To his credit, the spy chief soon came to appreciate that the professor had a point. He didn’t follow through on the threat to prosecute. Indeed, the two developed an unlikely friendship.6 But then, Admiral Inman was right, too—public-key cryptography really did complicate his job. Encryption is just as useful to drug dealers, child pornographers, and terrorists as it is to you and me when we pay for some printer ink on eBay. From a government perspective, perhaps the ideal situation would be if encryption couldn’t be easily cracked by ordinary folk or criminals—thereby securing the Internet’s economic advantages—but government could still see everything that’s going on. The agency Inman headed was called the National Security Agency, or NSA. In 2013, Edward Snowden released secret documents showing just how the NSA was pursuing that goal.

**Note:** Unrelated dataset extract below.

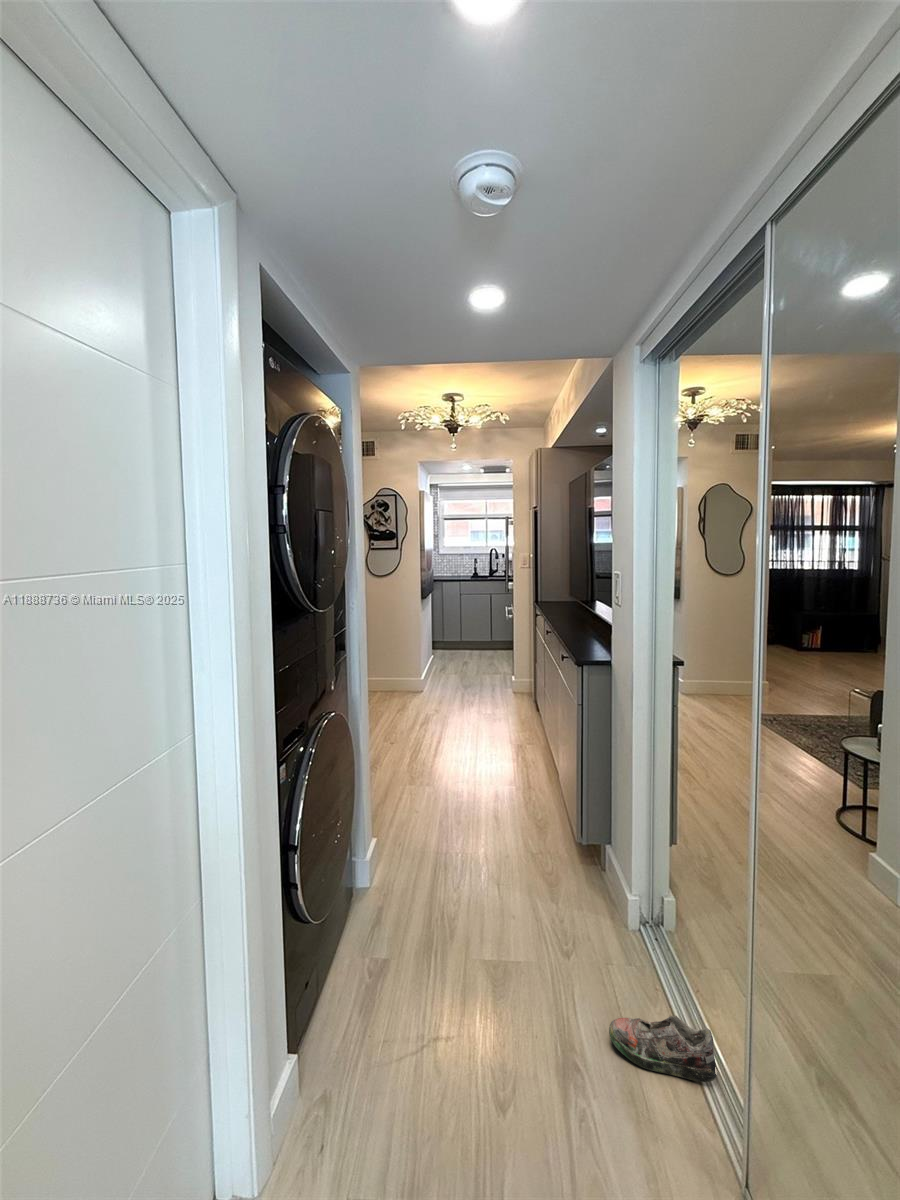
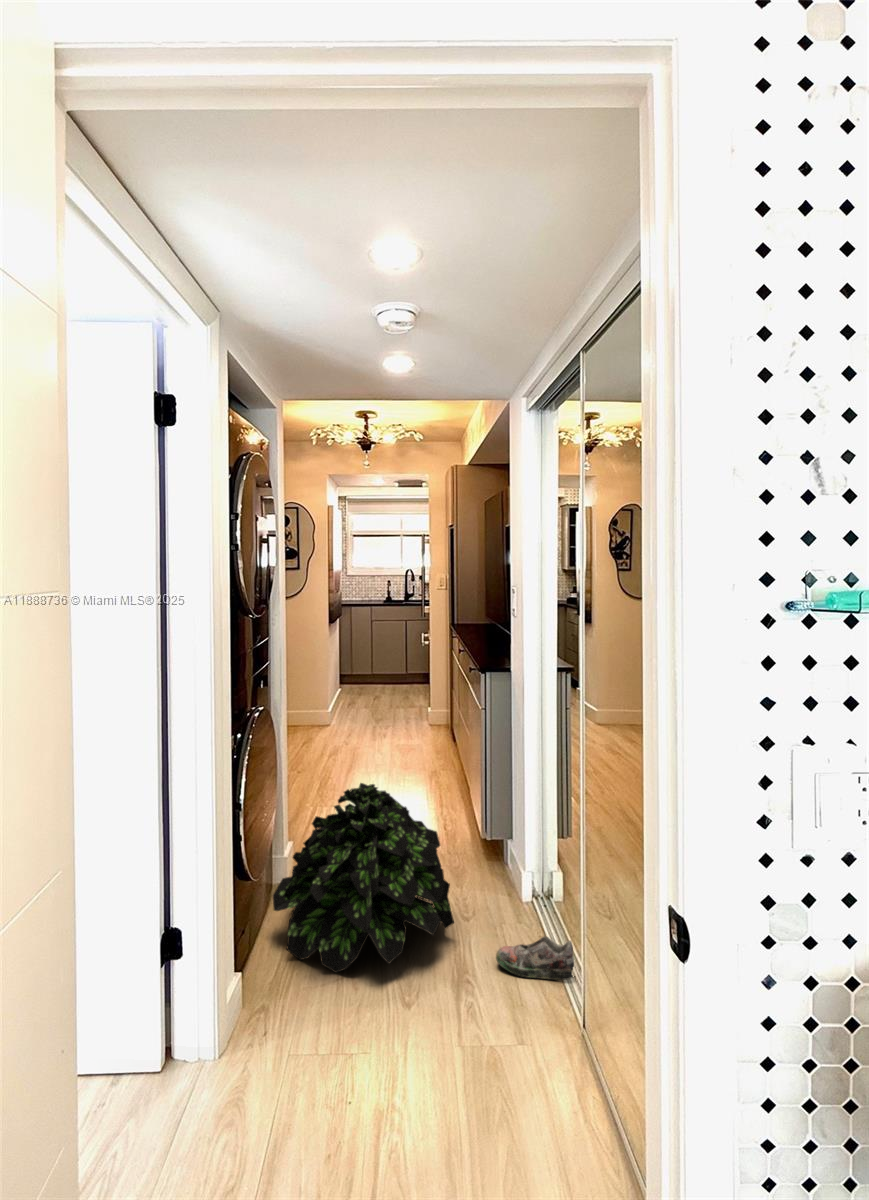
potted plant: none [347,796,554,1040] -> present [273,783,454,973]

The debate Snowden started rumbles on. If we can’t restrict encryption only to the good guys, what powers should the state have to snoop—and with what safeguards?
Meanwhile, another technology threatens to make public-key cryptography altogether useless. That technology is quantum computing. By exploiting the strange ways in which matter behaves at a quantum level, quantum computers could potentially perform some kinds of calculation orders of magnitude more quickly than regular computers. One of those calculations is taking a large semiprime number and figuring out which two prime numbers you’d have to multiply to get it. If that becomes easy, the Internet becomes an open book.7
Quantum computing is still in its early days. But forty years after Diffie and Hellman laid the groundwork for Internet security, academic cryptographers are now racing to maintain it.